■ TO DO
Set down the whole listing below exactly. The pictures stay out.

■ DATA PROVIDED
>>>

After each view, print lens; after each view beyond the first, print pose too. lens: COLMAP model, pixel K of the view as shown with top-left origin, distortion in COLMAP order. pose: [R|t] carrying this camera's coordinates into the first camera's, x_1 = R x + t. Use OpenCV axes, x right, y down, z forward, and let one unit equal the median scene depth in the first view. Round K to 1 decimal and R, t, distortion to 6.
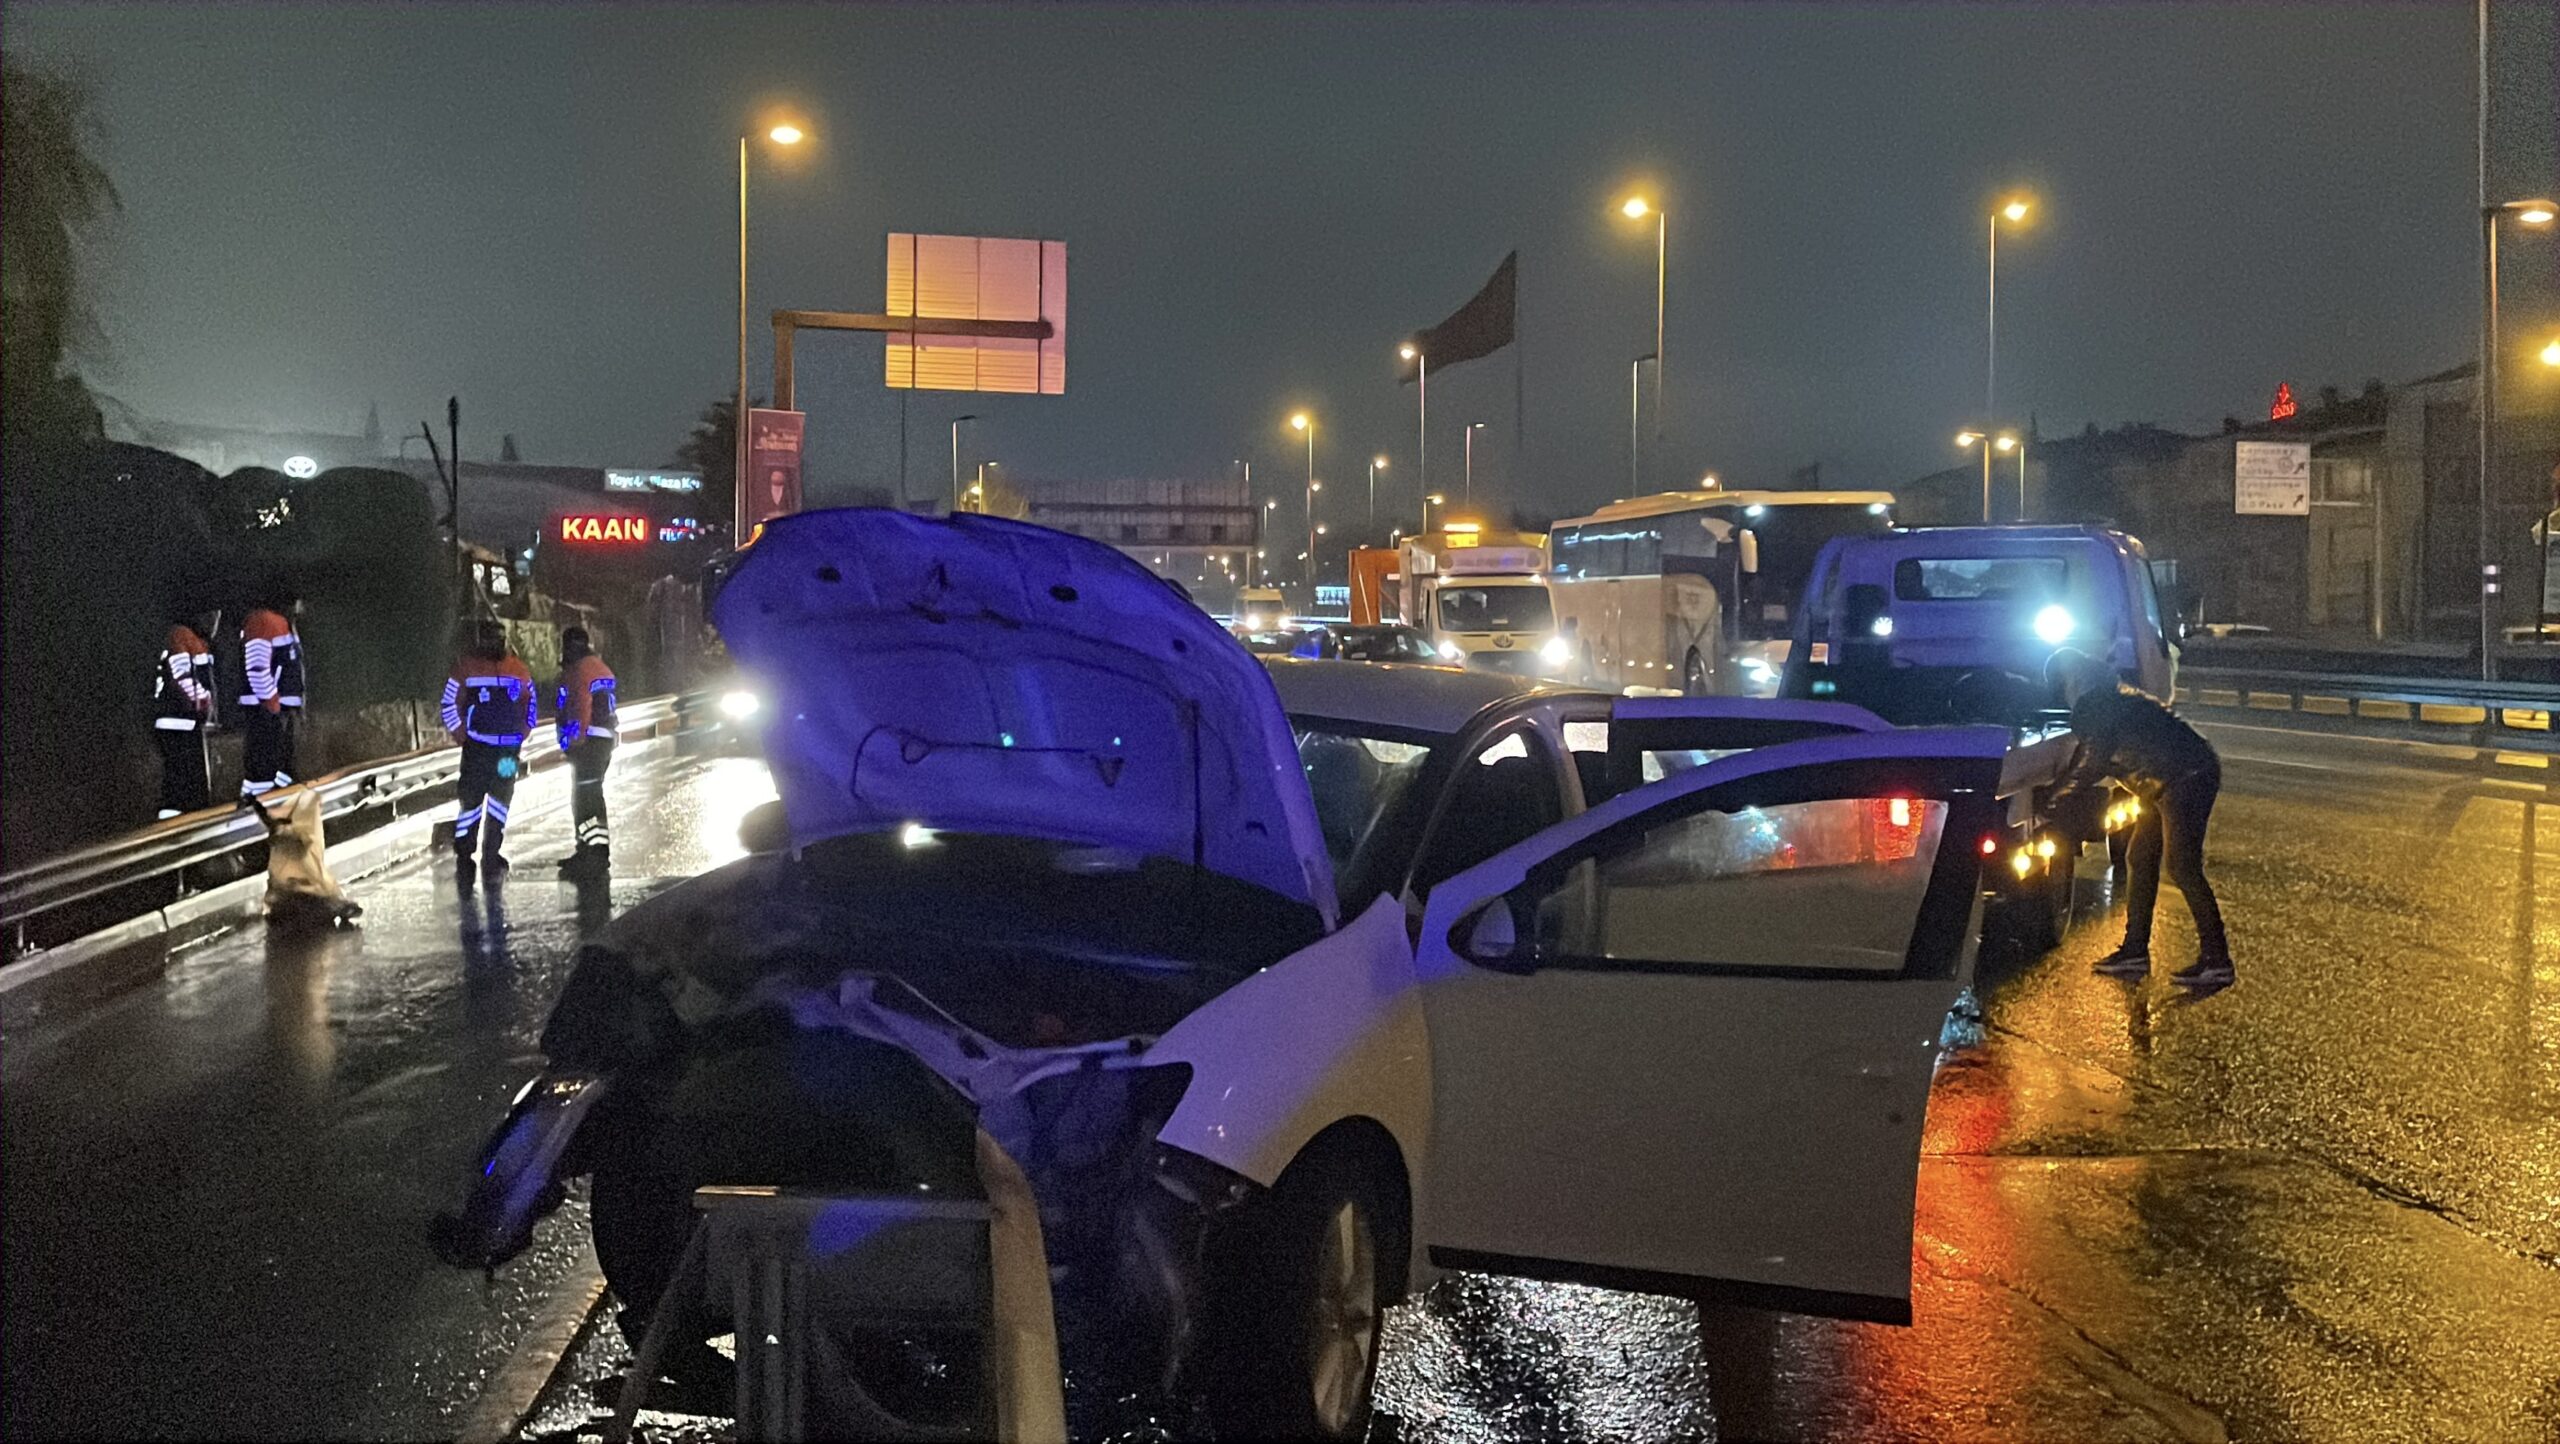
lens RADIAL K [[2409.0, 0, 1287.9], [0, 2409.0, 633.3], [0, 0, 1]] dist [0.153342, -0.352798]
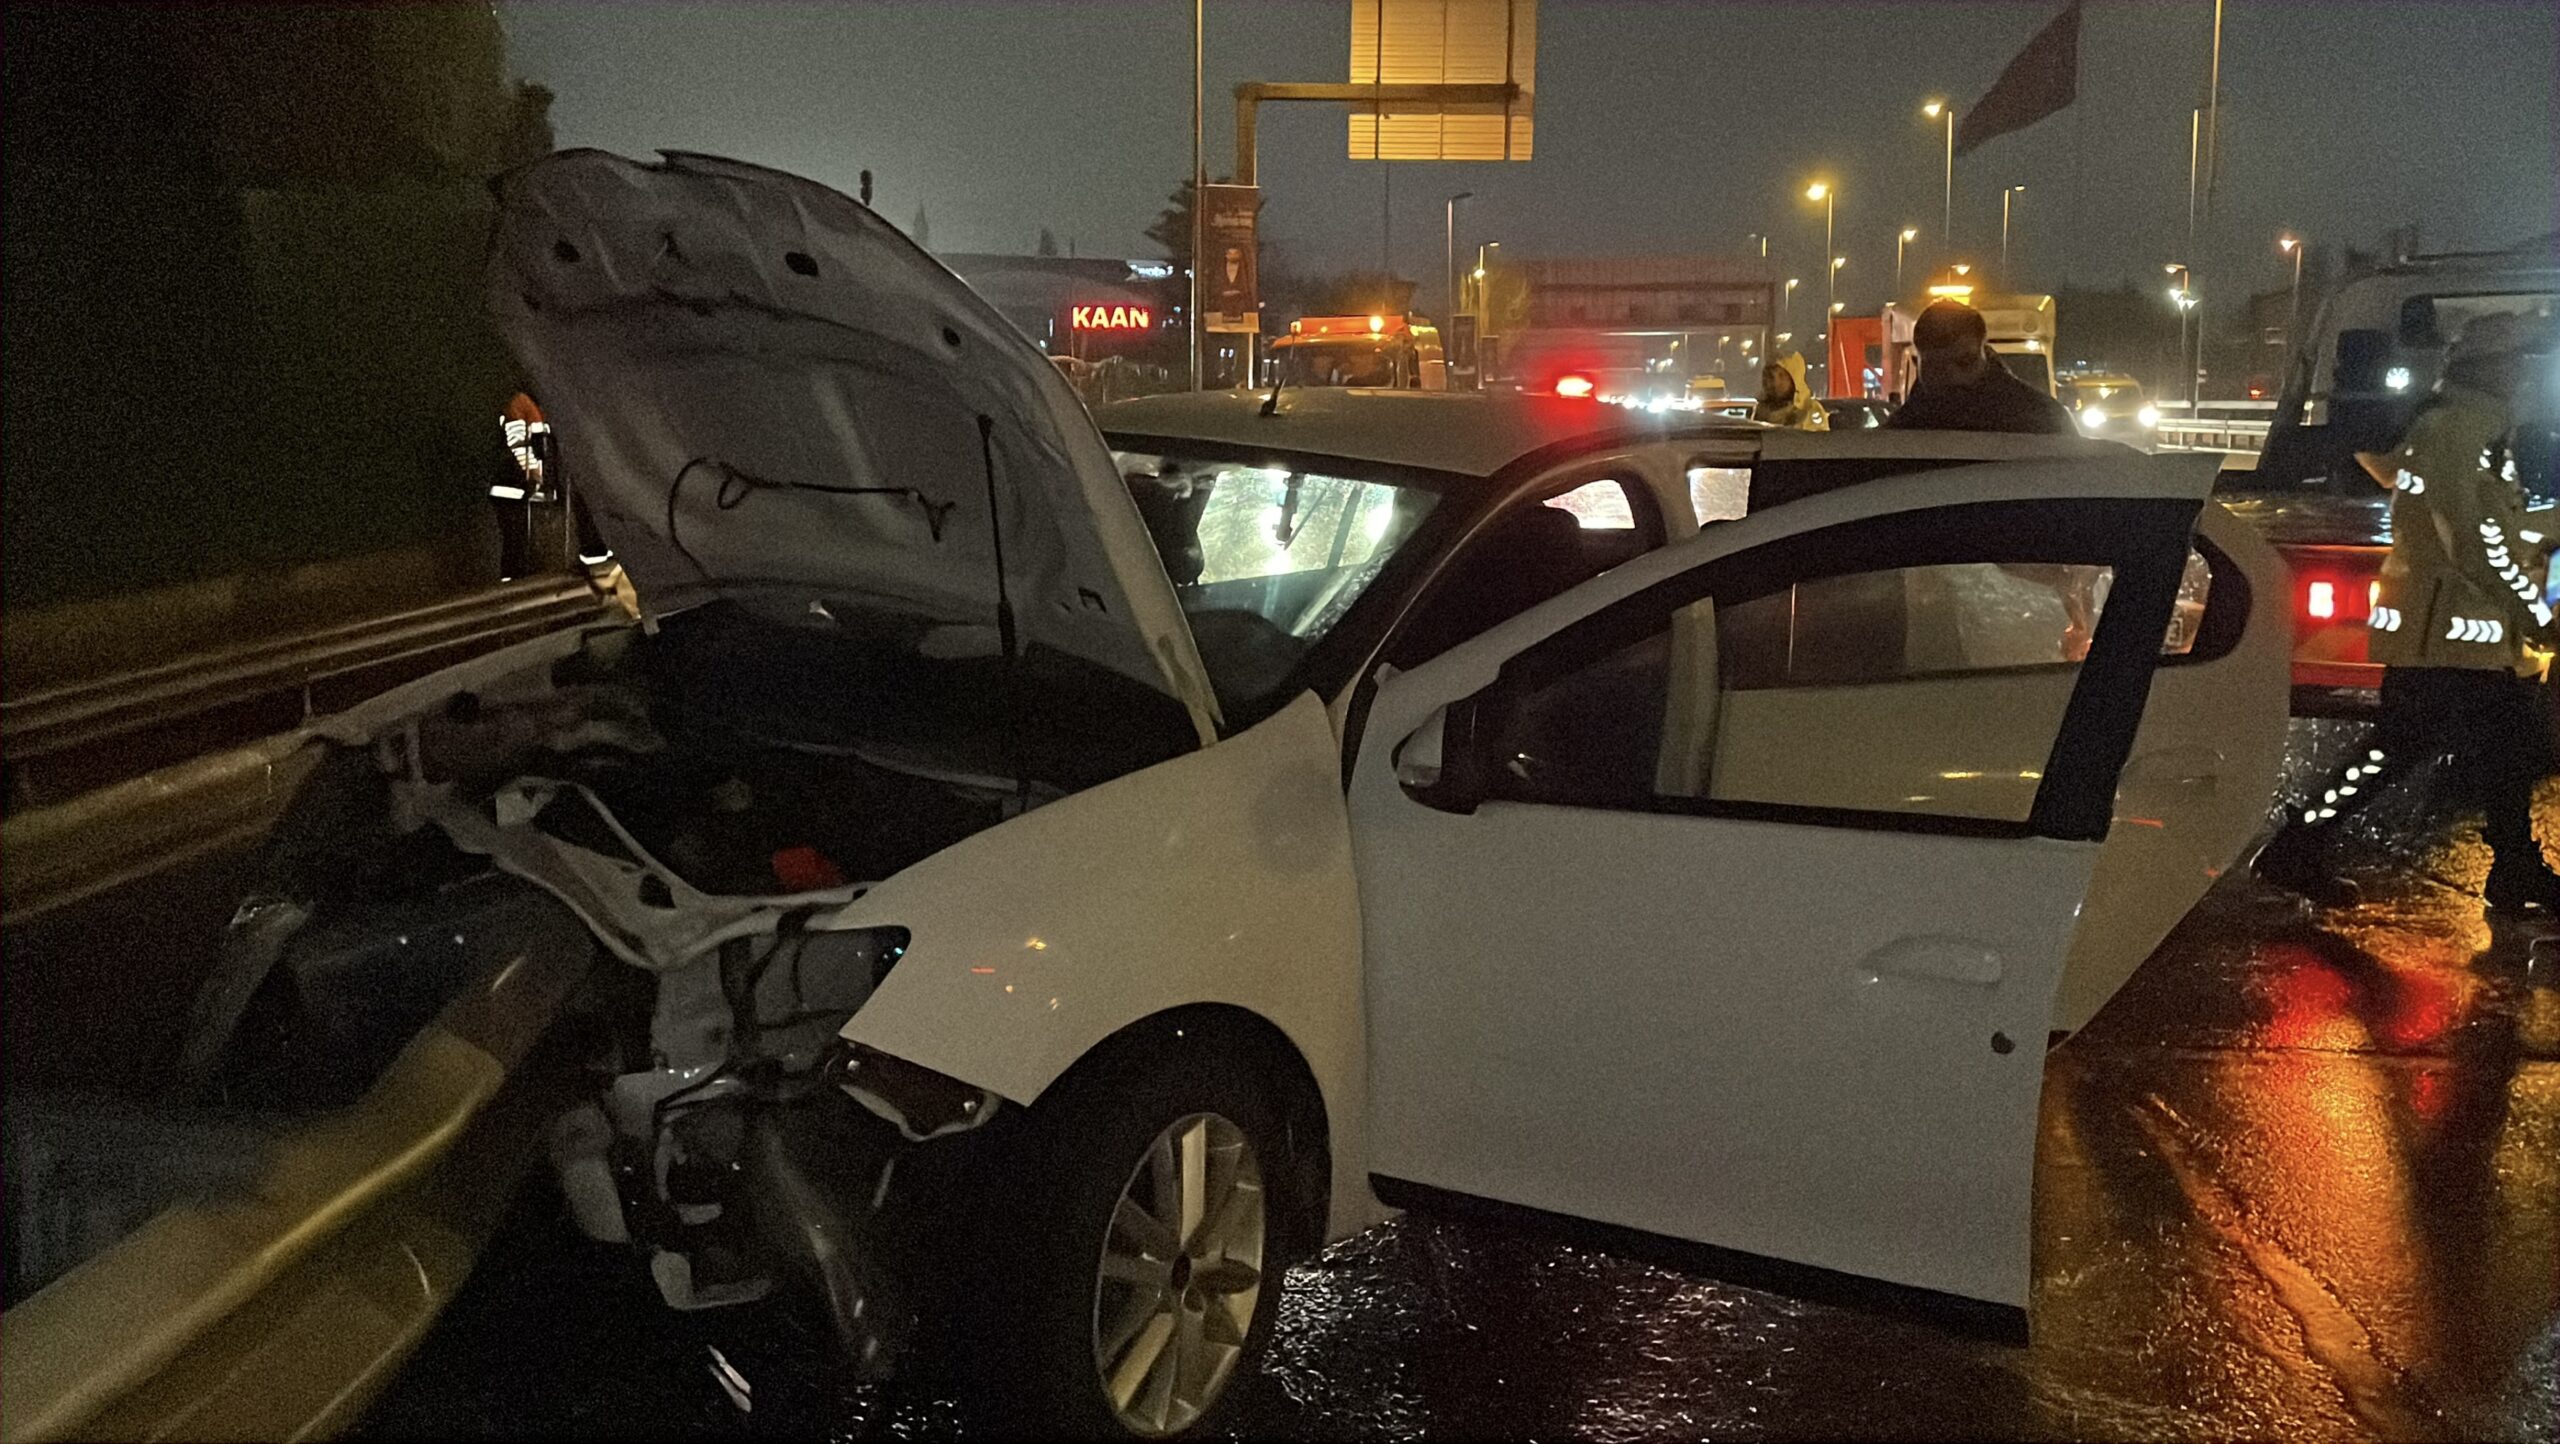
lens RADIAL K [[2409.0, 0, 1287.9], [0, 2409.0, 633.3], [0, 0, 1]] dist [0.153342, -0.352798]
pose [[0.976415, 0.014295, -0.215427, 0.152696], [0.004519, 0.996234, 0.086587, 0.023004], [0.215853, -0.085518, 0.972674, 0.246747]]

<<<

■ ANSWER FOR THE TASK
After each view, print lens; after each view beyond the first, print pose too. lens: COLMAP model, pixel K of the view as shown with top-left origin, distortion in COLMAP order. pose: [R|t] carrying this camera's coordinates into the first camera's, x_1 = R x + t. Use OpenCV axes, x right, y down, z forward, and let one unit equal the median scene depth in the first view. Round K to 1 decimal and R, t, distortion to 6.
lens RADIAL K [[2409.0, 0, 1287.9], [0, 2409.0, 633.3], [0, 0, 1]] dist [0.153342, -0.352798]
lens RADIAL K [[2409.0, 0, 1287.9], [0, 2409.0, 633.3], [0, 0, 1]] dist [0.153342, -0.352798]
pose [[0.976415, 0.014295, -0.215427, 0.152696], [0.004519, 0.996234, 0.086587, 0.023004], [0.215853, -0.085518, 0.972674, 0.246747]]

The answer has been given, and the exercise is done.